Marriage Advice

Surviving the Tough Times of Marriage

When you said, “I do‘” you never really considered the millions of things you were actually agreeing to deal with. Marriage can turn into a slap in the face and most people forget that if something seems too good to be true, it normally is. This isn’t to say that marriage is a hopeless institution yet it does take some work and the ability to remain flexible in more ways than you may have ever thought possible. Good things come to those who don’t put all their eggs in the marital basket and surviving the tough times of marriage can be more about individual integrity that a perfectly matched couple.

So, how do happy couples learn to disagree without friction? How do successful marriages learn to get through financial crisis and troubled teens seemingly unscathed? How do those celebrating their 50th wedding anniversary really get to that point without holding deep seeded resentment behind their backs? The answer quite simply is two fold. Honesty and self-confidence!

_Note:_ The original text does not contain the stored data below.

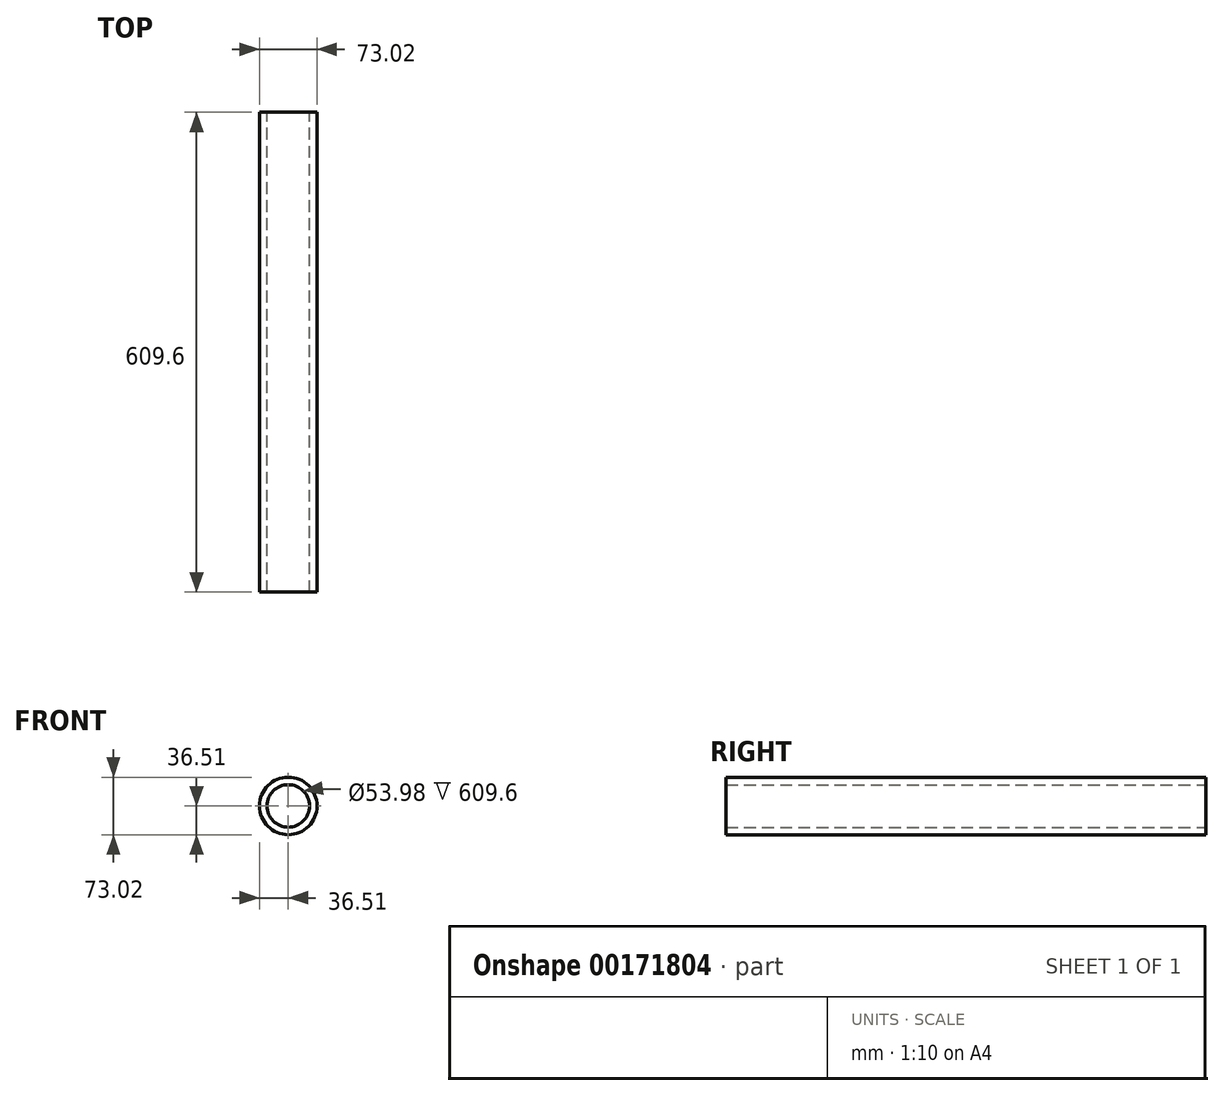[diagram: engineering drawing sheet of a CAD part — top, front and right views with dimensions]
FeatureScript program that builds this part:
annotation { "Feature Type Name" : "Feature", "Feature Type Description" : "" }
export const myFeature = defineFeature(function(context is Context, id is Id, definition is map)
    precondition{}
    {
        {
            var Q0;
            Q0=qCreatedBy(makeId("Front.planeOp"),FACE);
            var sketch = newSketch(context, id + "F0", { "sketchPlane" : qUnion([Q0])});
            skCircle(sketch, "E0", {"center": v(0, 0) * mm, "radius": 36.51 * mm});
            skCircle(sketch, "E1", {"center": v(0, 0) * mm, "radius": 26.99 * mm});
            skSolve(sketch);
        }
        {
            var Q0;
            Q0=makeQuery(id+"F0.imprint","IMPRINT",FACE,{"disambiguationData":[TD([[makeQuery(id+"F0.imprint","IMPRINT",EDGE,{"derivedFrom":sQuery(id+"F0.wireOp",EDGE,"E0")}),1.0]])]});
            extrude(context, id + "F1", {"entities" : qUnion([Q0]), "endBound" : BoundingType.SYMMETRIC, "depth" : 609.6 * mm});
        }
    });
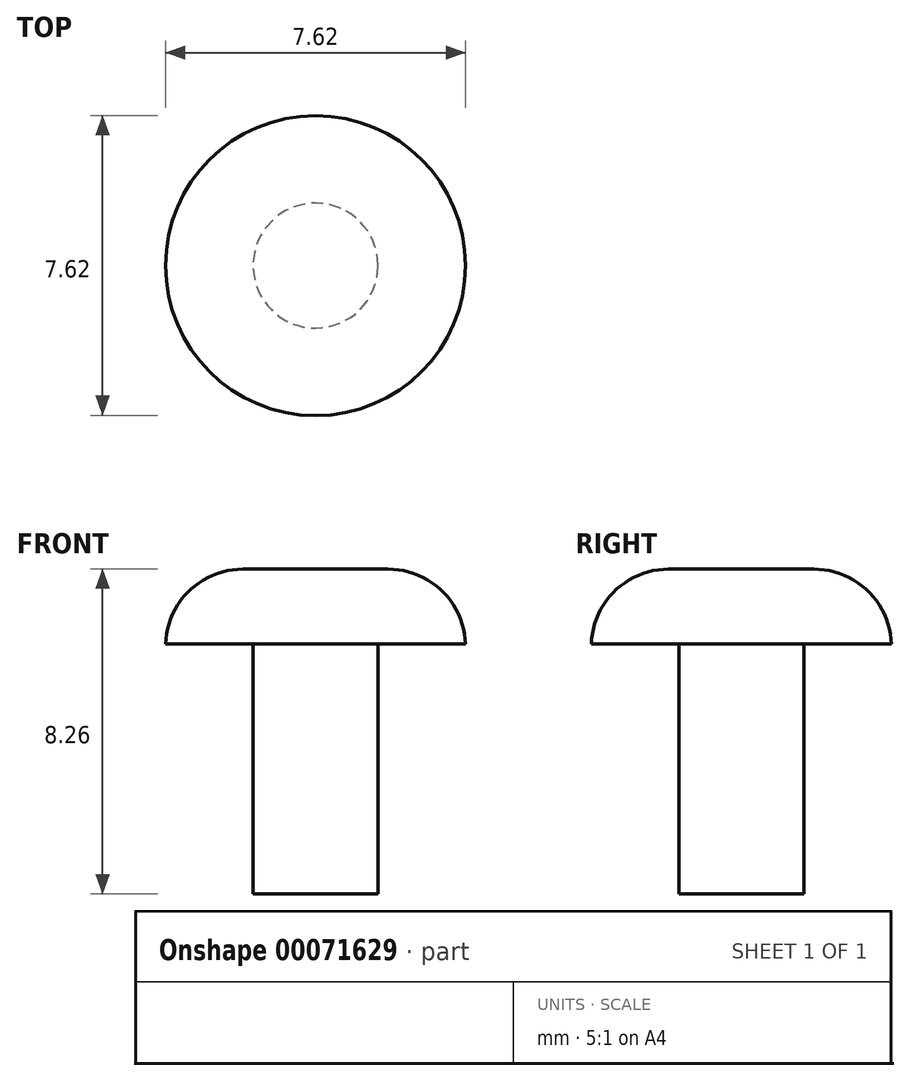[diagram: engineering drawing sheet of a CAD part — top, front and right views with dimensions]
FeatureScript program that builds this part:
annotation { "Feature Type Name" : "Feature", "Feature Type Description" : "" }
export const myFeature = defineFeature(function(context is Context, id is Id, definition is map)
    precondition{}
    {
        {
            var Q0;
            Q0=qCreatedBy(makeId("Top.planeOp"),FACE);
            var sketch = newSketch(context, id + "F0", { "sketchPlane" : qUnion([Q0])});
            skCircle(sketch, "E0", {"center": v(-68.4, -61.13) * mm, "radius": 1.59 * mm});
            skSolve(sketch);
        }
        {
            var Q0;
            Q0 = qSketchRegion(id + "F0", true);
            extrude(context, id + "F1", {"entities" : qUnion([Q0]), "depth" : 6.35 * mm});
        }
        {
            var Q0;
            Q0=makeQuery(id+"F1.opExtrude","CAP_FACE",FACE,{"disambiguationData":[OSD([sQuery(id+"F0.wireOp",EDGE,"E0")])],"isStart":false});
            var sketch = newSketch(context, id + "F2", { "sketchPlane" : qUnion([Q0])});
            skCircle(sketch, "E1", {"center": v(-68.4, -61.13) * mm, "radius": 5.36 * mm});
            skSolve(sketch);
        }
        {
            var Q0;
            Q0=makeQuery(id+"F2.imprint","IMPRINT",FACE,{"disambiguationData":[TD([[makeQuery(id+"F2.imprint","IMPRINT",EDGE,{"derivedFrom":sQuery(id+"F2.wireOp",EDGE,"E1")}),1.0]])]});
            extrude(context, id + "F3", {"entities" : qUnion([Q0]), "depth" : 0.79 * mm});
        }
        {
            var Q0;
            Q0=makeQuery(id+"F3.opExtrude","SWEPT_BODY",BODY,{"disambiguationData":[OSD([sQuery(id+"F0.wireOp",EDGE,"E0"),sQuery(id+"F2.wireOp",EDGE,"E1")])]});
            var Q1;
            Q1=makeQuery(id+"F1.opExtrude","SWEPT_BODY",BODY,{"disambiguationData":[OSD([sQuery(id+"F0.wireOp",EDGE,"E0")])]});
            deleteBodies(context, id + "F4", {"entities" : qUnion([Q0, Q1])});
        }
        {
            var Q0;
            Q0=qCreatedBy(makeId("Top.planeOp"),FACE);
            var sketch = newSketch(context, id + "F5", { "sketchPlane" : qUnion([Q0])});
            skCircle(sketch, "E2", {"center": v(-68.15, -56.63) * mm, "radius": 1.59 * mm});
            skSolve(sketch);
        }
        {
            var Q0;
            Q0 = qSketchRegion(id + "F5", true);
            extrude(context, id + "F6", {"entities" : qUnion([Q0]), "depth" : 6.35 * mm});
        }
        {
            var Q0;
            Q0=makeQuery(id+"F6.opExtrude","CAP_FACE",FACE,{"disambiguationData":[OSD([sQuery(id+"F5.wireOp",EDGE,"E2")])],"isStart":false});
            var sketch = newSketch(context, id + "F7", { "sketchPlane" : qUnion([Q0])});
            skCircle(sketch, "E3", {"center": v(-68.15, -56.63) * mm, "radius": 3.81 * mm});
            skSolve(sketch);
        }
        {
            var Q0;
            Q0 = qSketchRegion(id + "F7", true);
            extrude(context, id + "F8", {"entities" : qUnion([Q0]), "operationType" : NewBodyOperationType.ADD, "depth" : 1.9 * mm});
        }
        {
            var Q0;
            Q0=makeQuery(id+"F8.opExtrude","CAP_EDGE",EDGE,{"disambiguationData":[OSD([sQuery(id+"F7.wireOp",EDGE,"E3")])],"isStart":false});
            fillet(context, id + "F9", {"entities" : qUnion([Q0]), "radius" : 1.96 * mm, "tangentPropagation" : true, "allowEdgeOverflow" : false});
        }
    });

Let’s explore how honesty can help you survive the tough times of marriage first. Many couples are so full of secrets that they have a hard time ever truly relating. The secrets can be about how much money is on the credit card to who they had lunch with at work. Some of the secrets may be dark and devastating while others are simply just ways to make life easier. In other words, when you get to the point where you begin assuming the ways your spouse will react and do your best to avoid the wrath by keeping your secrets, you are taking the first step towards marriage mutilation. Good marriages are as honest as necessary and as discreet as minimally acceptable. Once you are married, all your secrets past and present can have a dramatic effect on the other person in your life and should be hauled out of the closet.

Understand it this way. When you hold secrets, stop talking to one another, hold back the things you really want to say, avoid confrontation with dishonesty, assume the behavior of someone else or attempt to live a life together and separate you begin hacking away at the foundation of marriage and partnership. No doubt, your spouse will hate certain things about you and vice versa. However, denying who you are, pretending to be something you aren’t, disguising circumstances and losing your voice cause a disconnect between two people. This disconnect takes away any of the chances that when trouble does arise the two of you will ever be able to get through it together. It also causes one person to take on all the responsibility and burden while the other remains in the metaphorical dark. Therefore, when light is shed, the issues become about much more than just the issue at hand. What may begin as a minor financial situation can actually turn into one that has both people screaming for divorce and saying things like ‘I can’t talk to you about anything.’” The point is that every person can do and say what they will and that marriage is not about one having control or authority. Remaining honest about how you feel both good and bad is vital to surviving the vicissitudes in a marriage that are certain to occur! Remaining honest about the day-to-day occurrences in your life is also fundamental to surviving the tough times. It keeps you connected at a very primal level.

The other important factor in surviving the tough times in a marriage is having enough self-confidence to be able to make it on your own. If a marriage is largely one sided and one person is depending upon another heavily, it feels more like parenthood than coupling. Marriage is an institution of adults, which means that childish emotions rooted in insecurity like jealousy, blame, shame or lack of self-esteem will not serve to make the marriage thrive, especially in times of trouble. It is important to be true to yourself ALWAYS and to approach rough times with a feeling of self-confidence rather than self-pity. In other words, clinging to the marriage, to the other person in your life over and above your own abilities and acting as if your life would be over without them cause you to be unequipped when trouble arises. You will not be able to face the problem or find reasonable solutions because you will be so caught up in the drama of keeping the marriage in tact. Have your own life, your own skills, and your own take on how to handle problems and be able to release honesty at a moments notice knowing it isn’t going to crush the other person.

Honesty and self-confidence ensure that your marriage is about two adults. It helps to keep out unwanted predators like resentment, pity and over emotional responses to life together. When you are honest and confident, you are able to deal with the issues as they arise with the firm acceptation that the two of you are a mutually supported couple acting as a brick wall against troubles where solutions are the only option. Surviving the tough times is easier than you may think and takes a willingness to see things for what they are, realize that all things are surmountable and that your relationship actually adds to your problem solving power rather than draining it.